### Exercise task:
Format the records that follow as a Markdown table with the columns Row and Line, giving each non-blank line its own row and its number in sequence.

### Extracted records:
-------------------------

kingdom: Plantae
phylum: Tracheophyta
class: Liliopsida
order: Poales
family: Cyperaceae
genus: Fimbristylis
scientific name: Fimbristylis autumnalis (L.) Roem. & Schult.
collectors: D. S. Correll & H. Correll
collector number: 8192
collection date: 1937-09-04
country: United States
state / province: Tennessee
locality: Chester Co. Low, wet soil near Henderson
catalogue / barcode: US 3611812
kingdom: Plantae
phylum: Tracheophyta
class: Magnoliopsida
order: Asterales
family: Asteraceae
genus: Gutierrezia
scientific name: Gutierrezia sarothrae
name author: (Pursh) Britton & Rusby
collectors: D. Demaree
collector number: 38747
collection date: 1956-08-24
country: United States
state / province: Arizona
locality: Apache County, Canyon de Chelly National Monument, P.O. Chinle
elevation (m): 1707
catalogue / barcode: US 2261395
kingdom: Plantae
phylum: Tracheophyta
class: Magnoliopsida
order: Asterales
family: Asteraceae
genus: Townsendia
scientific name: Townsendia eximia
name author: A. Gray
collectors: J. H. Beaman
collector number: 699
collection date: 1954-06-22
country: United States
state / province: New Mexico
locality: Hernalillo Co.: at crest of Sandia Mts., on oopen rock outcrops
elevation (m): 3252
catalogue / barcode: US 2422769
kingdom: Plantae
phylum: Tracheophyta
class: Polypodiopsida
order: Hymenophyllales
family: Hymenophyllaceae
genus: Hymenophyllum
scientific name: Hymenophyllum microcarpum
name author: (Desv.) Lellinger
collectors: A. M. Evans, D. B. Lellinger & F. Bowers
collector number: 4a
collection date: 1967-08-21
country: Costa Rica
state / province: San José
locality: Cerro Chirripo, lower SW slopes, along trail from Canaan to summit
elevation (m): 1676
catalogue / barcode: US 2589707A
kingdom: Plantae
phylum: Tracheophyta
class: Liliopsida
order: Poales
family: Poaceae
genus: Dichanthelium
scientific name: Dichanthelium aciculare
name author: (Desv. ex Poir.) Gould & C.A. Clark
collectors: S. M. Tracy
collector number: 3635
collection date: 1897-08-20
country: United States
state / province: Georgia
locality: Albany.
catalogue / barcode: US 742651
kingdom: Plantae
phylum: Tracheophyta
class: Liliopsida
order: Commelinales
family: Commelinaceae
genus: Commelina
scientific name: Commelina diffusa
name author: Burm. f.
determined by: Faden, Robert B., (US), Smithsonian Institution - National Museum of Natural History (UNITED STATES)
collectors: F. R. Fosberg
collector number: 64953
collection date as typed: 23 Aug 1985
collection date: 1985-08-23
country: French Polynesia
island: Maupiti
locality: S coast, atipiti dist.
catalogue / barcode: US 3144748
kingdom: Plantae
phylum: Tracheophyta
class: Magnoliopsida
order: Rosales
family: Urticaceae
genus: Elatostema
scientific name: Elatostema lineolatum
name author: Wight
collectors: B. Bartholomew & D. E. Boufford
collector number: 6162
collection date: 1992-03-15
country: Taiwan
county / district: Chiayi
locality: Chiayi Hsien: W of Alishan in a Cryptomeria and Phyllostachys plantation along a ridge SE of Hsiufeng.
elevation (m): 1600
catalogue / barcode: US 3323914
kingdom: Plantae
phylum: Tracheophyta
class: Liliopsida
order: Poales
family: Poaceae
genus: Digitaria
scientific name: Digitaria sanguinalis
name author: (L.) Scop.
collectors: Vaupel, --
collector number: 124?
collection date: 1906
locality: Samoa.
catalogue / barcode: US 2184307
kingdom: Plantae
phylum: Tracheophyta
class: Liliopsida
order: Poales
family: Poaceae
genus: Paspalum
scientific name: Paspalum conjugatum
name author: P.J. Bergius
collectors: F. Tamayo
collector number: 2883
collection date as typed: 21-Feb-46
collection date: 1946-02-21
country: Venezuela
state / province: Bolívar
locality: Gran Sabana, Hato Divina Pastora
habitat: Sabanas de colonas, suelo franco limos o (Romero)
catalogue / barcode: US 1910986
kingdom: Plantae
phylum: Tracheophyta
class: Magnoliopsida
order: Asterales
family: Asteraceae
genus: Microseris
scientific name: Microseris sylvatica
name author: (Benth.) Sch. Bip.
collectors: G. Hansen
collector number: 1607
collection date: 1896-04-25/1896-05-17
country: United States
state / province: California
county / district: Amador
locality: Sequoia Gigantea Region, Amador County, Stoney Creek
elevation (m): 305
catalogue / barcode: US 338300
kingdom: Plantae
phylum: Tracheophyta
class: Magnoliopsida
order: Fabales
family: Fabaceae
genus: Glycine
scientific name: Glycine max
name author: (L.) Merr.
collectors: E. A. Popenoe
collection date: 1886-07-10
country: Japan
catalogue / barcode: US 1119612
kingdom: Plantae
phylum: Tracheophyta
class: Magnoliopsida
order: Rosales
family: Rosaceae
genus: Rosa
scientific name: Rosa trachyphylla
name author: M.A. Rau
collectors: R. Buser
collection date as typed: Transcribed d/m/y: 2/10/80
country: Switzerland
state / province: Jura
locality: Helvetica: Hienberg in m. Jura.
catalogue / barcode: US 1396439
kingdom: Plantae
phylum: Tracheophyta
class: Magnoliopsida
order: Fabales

-------------------------

### Solution to the exercise:
| Row | Line |
|---|---|
| 1 | kingdom: Plantae |
| 2 | phylum: Tracheophyta |
| 3 | class: Liliopsida |
| 4 | order: Poales |
| 5 | family: Cyperaceae |
| 6 | genus: Fimbristylis |
| 7 | scientific name: Fimbristylis autumnalis (L.) Roem. & Schult. |
| 8 | collectors: D. S. Correll & H. Correll |
| 9 | collector number: 8192 |
| 10 | collection date: 1937-09-04 |
| 11 | country: United States |
| 12 | state / province: Tennessee |
| 13 | locality: Chester Co. Low, wet soil near Henderson |
| 14 | catalogue / barcode: US 3611812 |
| 15 | kingdom: Plantae |
| 16 | phylum: Tracheophyta |
| 17 | class: Magnoliopsida |
| 18 | order: Asterales |
| 19 | family: Asteraceae |
| 20 | genus: Gutierrezia |
| 21 | scientific name: Gutierrezia sarothrae |
| 22 | name author: (Pursh) Britton & Rusby |
| 23 | collectors: D. Demaree |
| 24 | collector number: 38747 |
| 25 | collection date: 1956-08-24 |
| 26 | country: United States |
| 27 | state / province: Arizona |
| 28 | locality: Apache County, Canyon de Chelly National Monument, P.O. Chinle |
| 29 | elevation (m): 1707 |
| 30 | catalogue / barcode: US 2261395 |
| 31 | kingdom: Plantae |
| 32 | phylum: Tracheophyta |
| 33 | class: Magnoliopsida |
| 34 | order: Asterales |
| 35 | family: Asteraceae |
| 36 | genus: Townsendia |
| 37 | scientific name: Townsendia eximia |
| 38 | name author: A. Gray |
| 39 | collectors: J. H. Beaman |
| 40 | collector number: 699 |
| 41 | collection date: 1954-06-22 |
| 42 | country: United States |
| 43 | state / province: New Mexico |
| 44 | locality: Hernalillo Co.: at crest of Sandia Mts., on oopen rock outcrops |
| 45 | elevation (m): 3252 |
| 46 | catalogue / barcode: US 2422769 |
| 47 | kingdom: Plantae |
| 48 | phylum: Tracheophyta |
| 49 | class: Polypodiopsida |
| 50 | order: Hymenophyllales |
| 51 | family: Hymenophyllaceae |
| 52 | genus: Hymenophyllum |
| 53 | scientific name: Hymenophyllum microcarpum |
| 54 | name author: (Desv.) Lellinger |
| 55 | collectors: A. M. Evans, D. B. Lellinger & F. Bowers |
| 56 | collector number: 4a |
| 57 | collection date: 1967-08-21 |
| 58 | country: Costa Rica |
| 59 | state / province: San José |
| 60 | locality: Cerro Chirripo, lower SW slopes, along trail from Canaan to summit |
| 61 | elevation (m): 1676 |
| 62 | catalogue / barcode: US 2589707A |
| 63 | kingdom: Plantae |
| 64 | phylum: Tracheophyta |
| 65 | class: Liliopsida |
| 66 | order: Poales |
| 67 | family: Poaceae |
| 68 | genus: Dichanthelium |
| 69 | scientific name: Dichanthelium aciculare |
| 70 | name author: (Desv. ex Poir.) Gould & C.A. Clark |
| 71 | collectors: S. M. Tracy |
| 72 | collector number: 3635 |
| 73 | collection date: 1897-08-20 |
| 74 | country: United States |
| 75 | state / province: Georgia |
| 76 | locality: Albany. |
| 77 | catalogue / barcode: US 742651 |
| 78 | kingdom: Plantae |
| 79 | phylum: Tracheophyta |
| 80 | class: Liliopsida |
| 81 | order: Commelinales |
| 82 | family: Commelinaceae |
| 83 | genus: Commelina |
| 84 | scientific name: Commelina diffusa |
| 85 | name author: Burm. f. |
| 86 | determined by: Faden, Robert B., (US), Smithsonian Institution - National Museum of Natural History (UNITED STATES) |
| 87 | collectors: F. R. Fosberg |
| 88 | collector number: 64953 |
| 89 | collection date as typed: 23 Aug 1985 |
| 90 | collection date: 1985-08-23 |
| 91 | country: French Polynesia |
| 92 | island: Maupiti |
| 93 | locality: S coast, atipiti dist. |
| 94 | catalogue / barcode: US 3144748 |
| 95 | kingdom: Plantae |
| 96 | phylum: Tracheophyta |
| 97 | class: Magnoliopsida |
| 98 | order: Rosales |
| 99 | family: Urticaceae |
| 100 | genus: Elatostema |
| 101 | scientific name: Elatostema lineolatum |
| 102 | name author: Wight |
| 103 | collectors: B. Bartholomew & D. E. Boufford |
| 104 | collector number: 6162 |
| 105 | collection date: 1992-03-15 |
| 106 | country: Taiwan |
| 107 | county / district: Chiayi |
| 108 | locality: Chiayi Hsien: W of Alishan in a Cryptomeria and Phyllostachys plantation along a ridge SE of Hsiufeng. |
| 109 | elevation (m): 1600 |
| 110 | catalogue / barcode: US 3323914 |
| 111 | kingdom: Plantae |
| 112 | phylum: Tracheophyta |
| 113 | class: Liliopsida |
| 114 | order: Poales |
| 115 | family: Poaceae |
| 116 | genus: Digitaria |
| 117 | scientific name: Digitaria sanguinalis |
| 118 | name author: (L.) Scop. |
| 119 | collectors: Vaupel, -- |
| 120 | collector number: 124? |
| 121 | collection date: 1906 |
| 122 | locality: Samoa. |
| 123 | catalogue / barcode: US 2184307 |
| 124 | kingdom: Plantae |
| 125 | phylum: Tracheophyta |
| 126 | class: Liliopsida |
| 127 | order: Poales |
| 128 | family: Poaceae |
| 129 | genus: Paspalum |
| 130 | scientific name: Paspalum conjugatum |
| 131 | name author: P.J. Bergius |
| 132 | collectors: F. Tamayo |
| 133 | collector number: 2883 |
| 134 | collection date as typed: 21-Feb-46 |
| 135 | collection date: 1946-02-21 |
| 136 | country: Venezuela |
| 137 | state / province: Bolívar |
| 138 | locality: Gran Sabana, Hato Divina Pastora |
| 139 | habitat: Sabanas de colonas, suelo franco limos o (Romero) |
| 140 | catalogue / barcode: US 1910986 |
| 141 | kingdom: Plantae |
| 142 | phylum: Tracheophyta |
| 143 | class: Magnoliopsida |
| 144 | order: Asterales |
| 145 | family: Asteraceae |
| 146 | genus: Microseris |
| 147 | scientific name: Microseris sylvatica |
| 148 | name author: (Benth.) Sch. Bip. |
| 149 | collectors: G. Hansen |
| 150 | collector number: 1607 |
| 151 | collection date: 1896-04-25/1896-05-17 |
| 152 | country: United States |
| 153 | state / province: California |
| 154 | county / district: Amador |
| 155 | locality: Sequoia Gigantea Region, Amador County, Stoney Creek |
| 156 | elevation (m): 305 |
| 157 | catalogue / barcode: US 338300 |
| 158 | kingdom: Plantae |
| 159 | phylum: Tracheophyta |
| 160 | class: Magnoliopsida |
| 161 | order: Fabales |
| 162 | family: Fabaceae |
| 163 | genus: Glycine |
| 164 | scientific name: Glycine max |
| 165 | name author: (L.) Merr. |
| 166 | collectors: E. A. Popenoe |
| 167 | collection date: 1886-07-10 |
| 168 | country: Japan |
| 169 | catalogue / barcode: US 1119612 |
| 170 | kingdom: Plantae |
| 171 | phylum: Tracheophyta |
| 172 | class: Magnoliopsida |
| 173 | order: Rosales |
| 174 | family: Rosaceae |
| 175 | genus: Rosa |
| 176 | scientific name: Rosa trachyphylla |
| 177 | name author: M.A. Rau |
| 178 | collectors: R. Buser |
| 179 | collection date as typed: Transcribed d/m/y: 2/10/80 |
| 180 | country: Switzerland |
| 181 | state / province: Jura |
| 182 | locality: Helvetica: Hienberg in m. Jura. |
| 183 | catalogue / barcode: US 1396439 |
| 184 | kingdom: Plantae |
| 185 | phylum: Tracheophyta |
| 186 | class: Magnoliopsida |
| 187 | order: Fabales |